Seitenauszug
───
Wer glaubt, Jäger jagen nach Belieben und tragen zum Aussterben von Wildtieren bei, der irrt. Das Gegenteil ist der Fall: Durch Weidgerechtigkeit und die genaue Festlegung einzelner Richtlinien wurde der Fortbestand vieler Wildtierarten erst gesichert. Jägerinnen und Jäger sind wichtige Naturschützer. Lesen Sie in diesem Artikel einen kurzen historischen Abriss über die Entwicklung von Jagdrecht und Weidgerechtigkeit und was darunter zu verstehen ist.

JAGDRECHT
und WEIDGERECHTIGKEIT

Jäger schützen Artenvielfalt

Die Entwicklungsgeschichte von unserem heutigen Jagdrecht lässt sich in 7 Schritten aufzeigen:


1) Jagen zum Überleben

Von Beginn an bis zu den Anfängen des Mittelalters im letzten Jahrtausends lebten die Menschen im absoluten Einklang mit der Natur. Jeder hatte freie Jagdmöglichkeiten. Gejagt wurde um zu überleben, und die Tiere wurden damals komplett verwertet, selbst Felle und Knochen dienten früher den Menschen.
───
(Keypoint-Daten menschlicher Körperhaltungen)
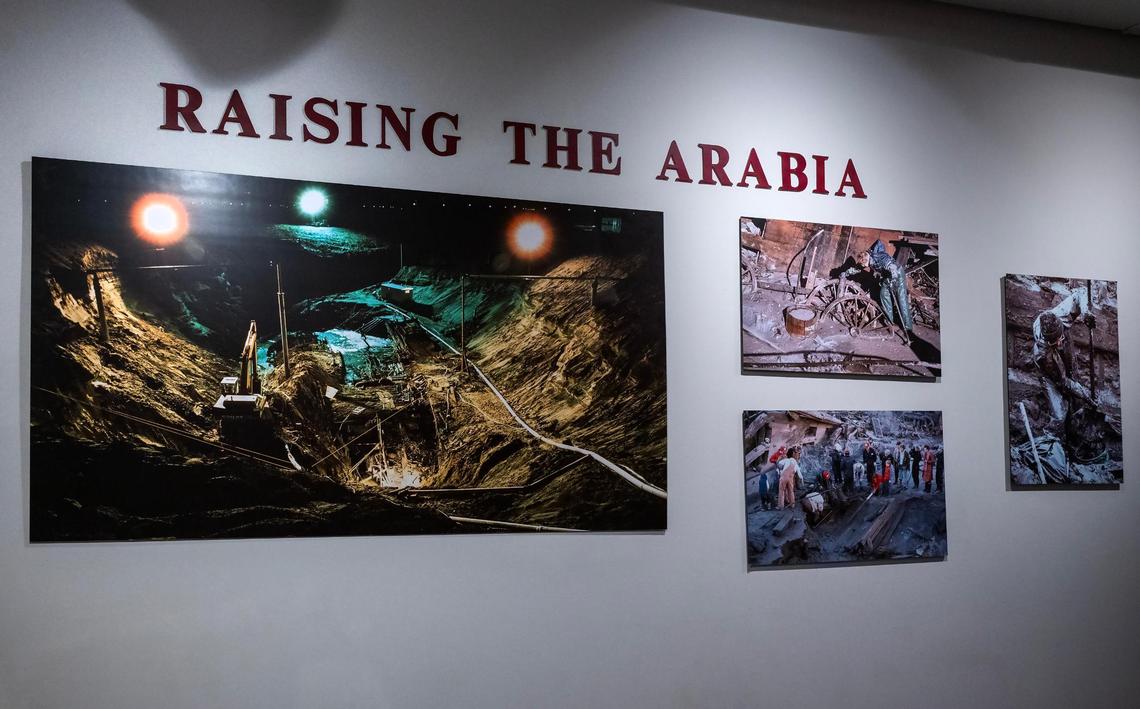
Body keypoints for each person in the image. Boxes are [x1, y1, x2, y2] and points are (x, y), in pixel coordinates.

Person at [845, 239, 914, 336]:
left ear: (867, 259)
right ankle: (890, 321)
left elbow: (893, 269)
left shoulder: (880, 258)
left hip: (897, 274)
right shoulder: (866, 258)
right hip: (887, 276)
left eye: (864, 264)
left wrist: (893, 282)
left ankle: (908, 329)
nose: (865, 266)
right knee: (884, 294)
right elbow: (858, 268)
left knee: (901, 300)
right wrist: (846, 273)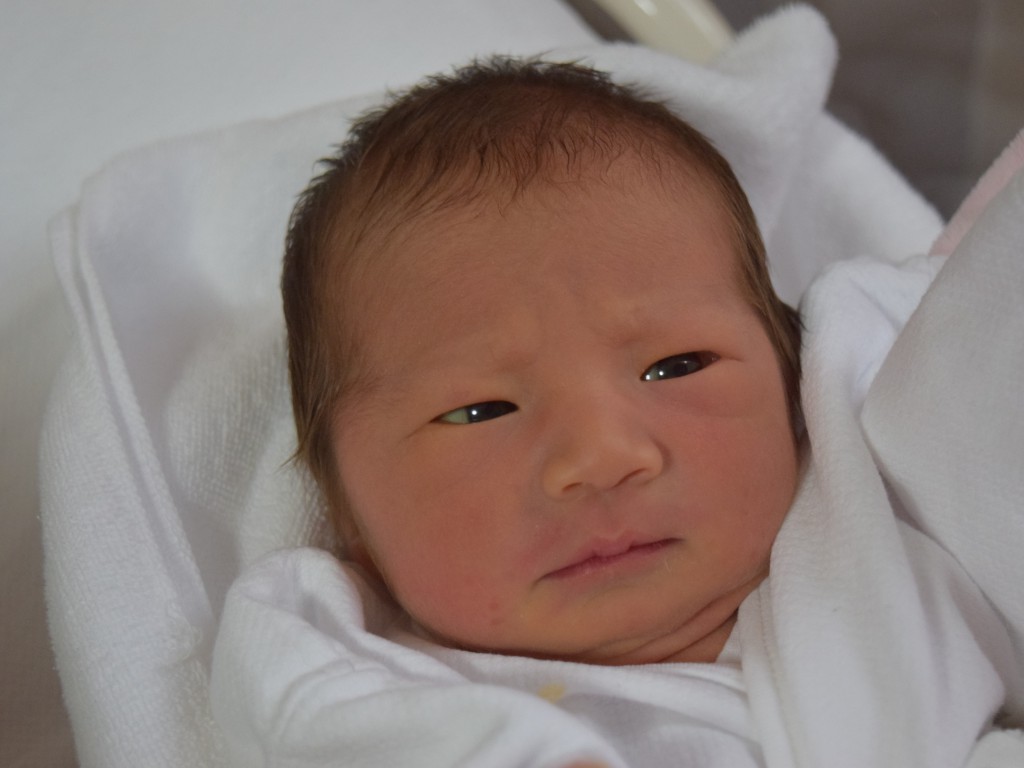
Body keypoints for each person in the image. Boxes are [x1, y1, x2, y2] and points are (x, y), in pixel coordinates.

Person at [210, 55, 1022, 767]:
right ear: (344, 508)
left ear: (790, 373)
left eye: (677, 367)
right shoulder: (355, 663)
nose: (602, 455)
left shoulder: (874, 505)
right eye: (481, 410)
───
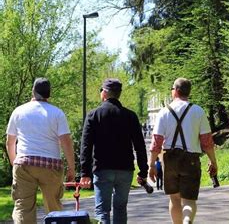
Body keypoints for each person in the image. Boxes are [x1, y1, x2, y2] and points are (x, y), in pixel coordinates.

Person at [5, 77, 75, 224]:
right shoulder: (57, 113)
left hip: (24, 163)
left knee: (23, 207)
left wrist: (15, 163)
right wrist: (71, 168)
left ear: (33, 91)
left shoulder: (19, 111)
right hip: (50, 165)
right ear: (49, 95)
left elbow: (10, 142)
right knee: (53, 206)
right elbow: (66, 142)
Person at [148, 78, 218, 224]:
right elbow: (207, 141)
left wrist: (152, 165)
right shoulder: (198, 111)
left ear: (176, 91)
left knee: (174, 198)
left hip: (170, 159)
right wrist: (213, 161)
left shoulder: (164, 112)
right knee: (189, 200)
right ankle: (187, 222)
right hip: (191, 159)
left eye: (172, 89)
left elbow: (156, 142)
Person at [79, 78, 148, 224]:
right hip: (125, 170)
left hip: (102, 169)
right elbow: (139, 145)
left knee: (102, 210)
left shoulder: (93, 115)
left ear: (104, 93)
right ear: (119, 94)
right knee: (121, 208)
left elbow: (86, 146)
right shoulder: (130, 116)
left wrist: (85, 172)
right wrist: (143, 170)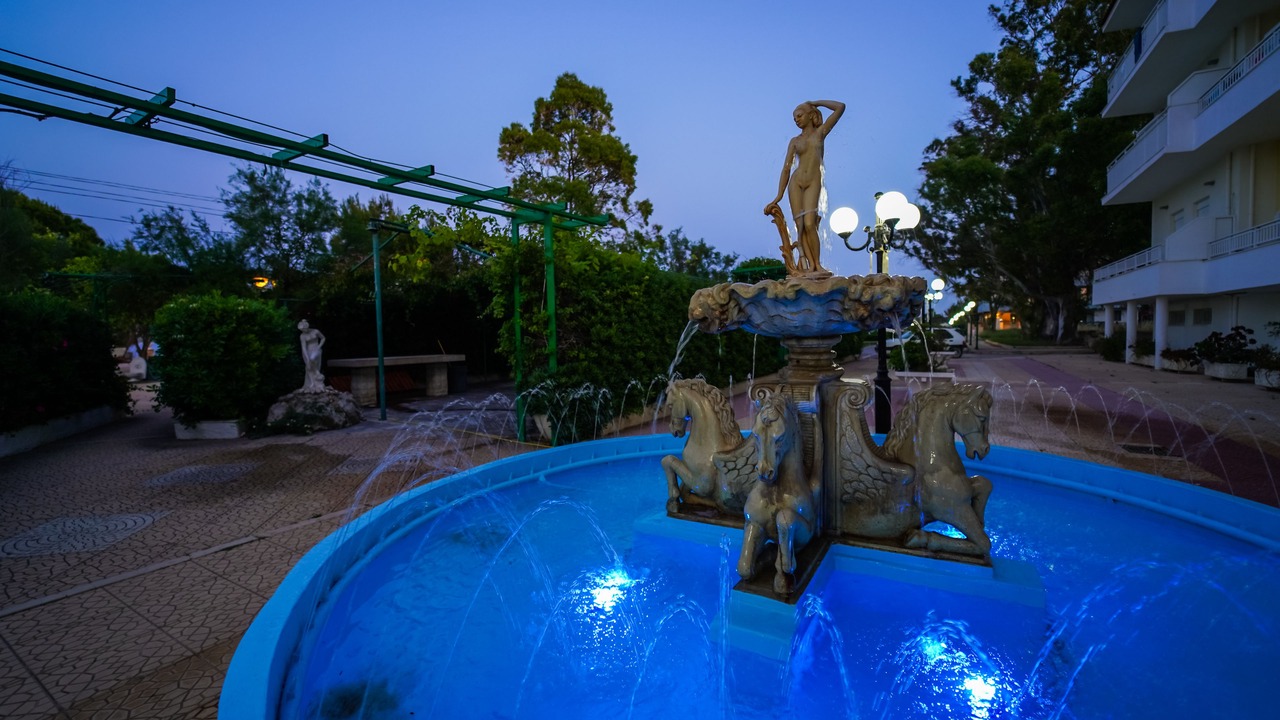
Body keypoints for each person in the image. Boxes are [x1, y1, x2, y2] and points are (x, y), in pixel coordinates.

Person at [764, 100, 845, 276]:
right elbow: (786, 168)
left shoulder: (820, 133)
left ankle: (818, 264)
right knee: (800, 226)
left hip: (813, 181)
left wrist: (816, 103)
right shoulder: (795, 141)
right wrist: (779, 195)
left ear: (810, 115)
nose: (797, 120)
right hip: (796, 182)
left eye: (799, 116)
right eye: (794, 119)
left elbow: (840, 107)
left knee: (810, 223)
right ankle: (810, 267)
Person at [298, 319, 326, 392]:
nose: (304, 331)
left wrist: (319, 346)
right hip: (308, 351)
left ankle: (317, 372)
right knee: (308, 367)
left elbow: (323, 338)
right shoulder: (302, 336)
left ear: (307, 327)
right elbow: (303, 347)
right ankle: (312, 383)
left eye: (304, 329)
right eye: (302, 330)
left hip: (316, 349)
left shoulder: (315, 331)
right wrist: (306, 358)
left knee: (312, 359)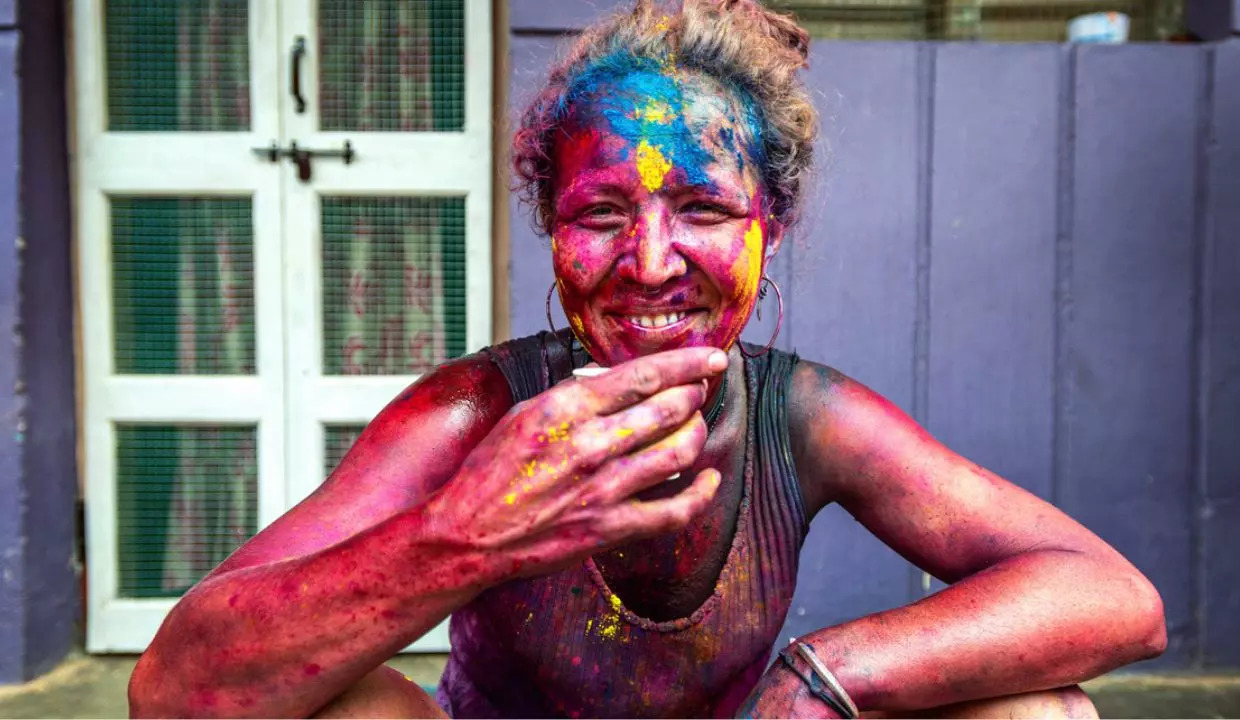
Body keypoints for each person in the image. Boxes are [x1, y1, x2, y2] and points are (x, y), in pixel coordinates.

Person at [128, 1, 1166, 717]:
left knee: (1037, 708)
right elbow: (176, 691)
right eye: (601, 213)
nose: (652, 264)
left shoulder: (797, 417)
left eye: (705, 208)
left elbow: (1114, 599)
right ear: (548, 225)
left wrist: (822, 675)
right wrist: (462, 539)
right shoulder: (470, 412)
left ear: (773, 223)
───
Übung
Kannst du den Text über Jagdrecht und Weidgerechtigkeit im Anschluss an seinen letzten Satz fortsetzen? Die Datensätze werden hier nicht gebraucht.

Antwortbereich
2) Jagd als Statussymbol

Mit der Sesshaftwerdung und den damit verbundenen Erwerb von Grundeigentum änderte sich die Lage rasch. In dieser Zeit haben der Adel und die Kirchen enormen Einfluss und Besitz gehäuft. Die Jagdrechte für die Landbevölkerung und einfache Bürger wurden mehr und mehr eingeschränkt. Gleichzeitig wurde die Jagd zunehmend zum Statussymbol.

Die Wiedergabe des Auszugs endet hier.